Once inside, 205 Dry is surprisingly sprawling, and better lit than expected for a speakeasy. The coziest room is in back (we’ll call it “The Study”), with plush armchairs and a huge garage door window. The end tables would benefit from being cleared of some tchotchkes– they make the place feel more like the set of a play than a bar – but it’s still the most intimate setting in the house.

Sitting back there, it’s easy to forget that State Street (not that side of State Street) is right outside. The music helps to set the mood: the playlist consists of tunes from all the way back to the 20s, as well as electro swing and Postmodern Jukebox covers of contemporary hits, apropos for a throwback-themed bar. The setting reads like the opulent home of an eccentric historian, or an approximation of one. I’ve never been to a real speakeasy, but I’d always pictured them to be cramped and dark. This space is huge, and would be a great spot for a party, with the décor highlighting the building’s original character.

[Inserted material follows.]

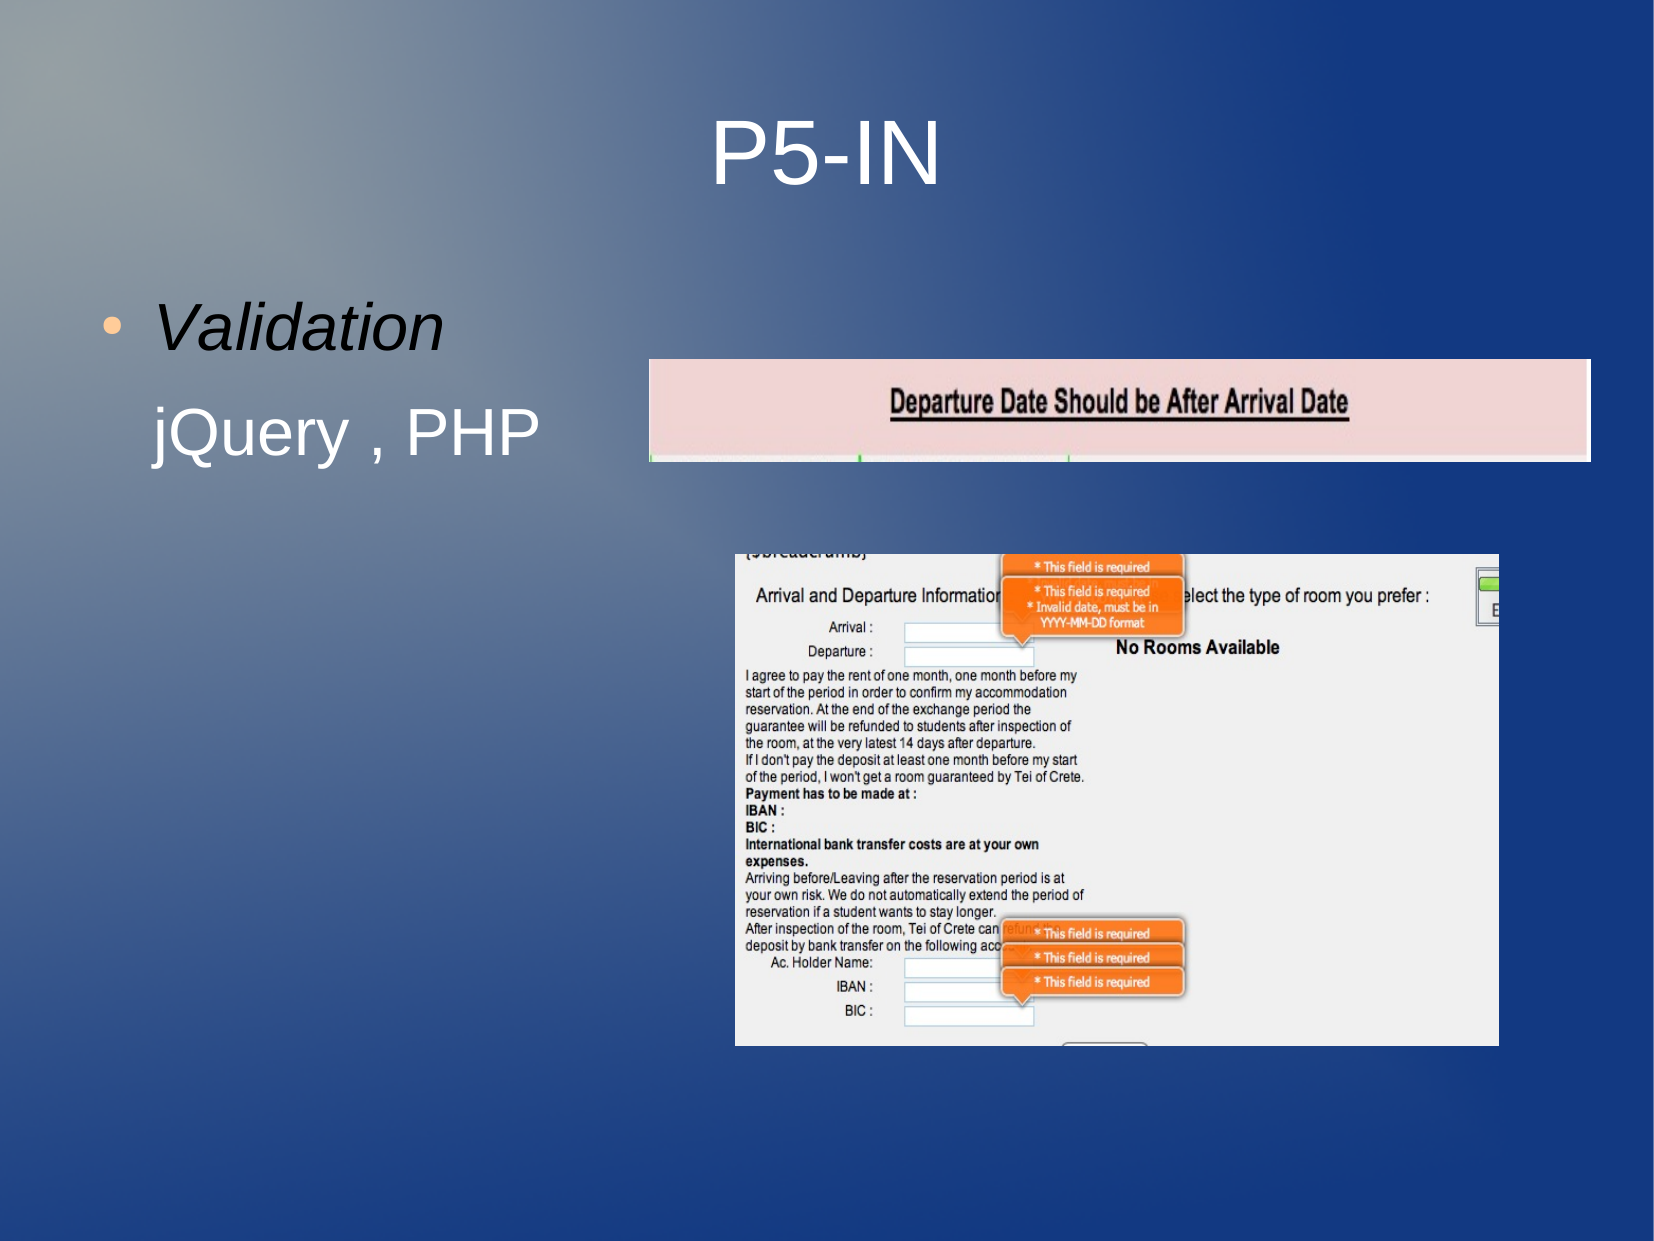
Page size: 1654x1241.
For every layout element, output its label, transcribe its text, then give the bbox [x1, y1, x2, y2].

list Validation jQuery , PHP [82, 290, 1571, 1109]
title P5-IN [82, 49, 1571, 257]
picture [0, 0, 1654, 1241]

The cocktail menu reflects the ambiance, with a focus on gin and an old-timey bent. Over the course of my first couple visits, I ordered the Rosey Posey (a gin cocktail with rosewater, lime, and St. Germain), the Ramble (another gin number that features fresh raspberries), and the Corpse Reviver (gin again, with absinthe and a couple other ingredients that I won’t name because I don’t want to give away the recipe). When I came back a third time, the owner–Alise Willerton, who had been my bartender–remembered what I’d ordered on my previous visits, a testament to her attention to detail and to my love of gin. She suggested I try the gin fizz, a classic cocktail that is fun to drink but not easy on the stomach, as it involves lemon and raw egg whites.

In addition to the cocktails, there are eight beers on tap – all of which are served in tulip glasses – as well as a good selection of wine. The food menu seems to be a work in progress, with a focus on bar food that’s a couple of steps up from your average pub grub. There are some interesting items like duck confit nachos, but I opted for the short rib poutine on my first visit. I love poutine, which is normally served with cheese curds and gravy, and I liked this one alright. They serve house fries, along with delicious cheese curds (with some spots burnt to perfection) and a heap of pulled short ribs. The fries, despite not being house-cut, were tasty but the meat was over-salted. Next time, I’d go for the cheesy fries and skip the ribs.

On my last visit, my dining partner and I ordered a few things, and our server was happy to accommodate our requests to alter our dishes. We had the chips and dip platter, which was quite good–the salsa was a standout. It was housemade–all their dips are–in the style of a finely-chopped, subtly seasoned pico de gallo. I ordered the Cat’s Meow salad, substituting the hard-boiled egg with a fried one and adding bacon. I highly recommend this combo–it looked beautiful and was enough to fill me up. The dressing was a little overpowering, but it was a satisfying dish. We also ordered the Prohibition Burger, adding bacon and leaving off the cheese (not my idea). The patty was tasty, amounting to an overall good meal. They’re planning on adding dessert to the menu, which is perfect, because I think this is more the kind of place where I’d get dessert and a drink than a sit-down dinner. They also mentioned adding a weekend brunch menu.

Gin fizz and Prohibition Burger

Frankly, the drinks feel more inspired than the dinner menu: they are carefully crafted and era-specific, while the food selection brings my awareness back to the reality that I am in Binghamton, in 2018. I don’t think anyone’s expecting a full-on throwback menu, but I look forward to seeing the dishes develop as the chef gets more comfortable.

Regardless of any drawbacks, 205 Dry draws a more than steady crowd of local professionals. The staff stays dressed to the nines, most of them upping the ante with a pair of suspenders. Some of the bartenders are so finely frocked I get the impression that they are the ones out on the town, another reminder that this bar is very much about keeping up appearances. The effort is appreciated, even if the food hasn’t yet caught up to the concept.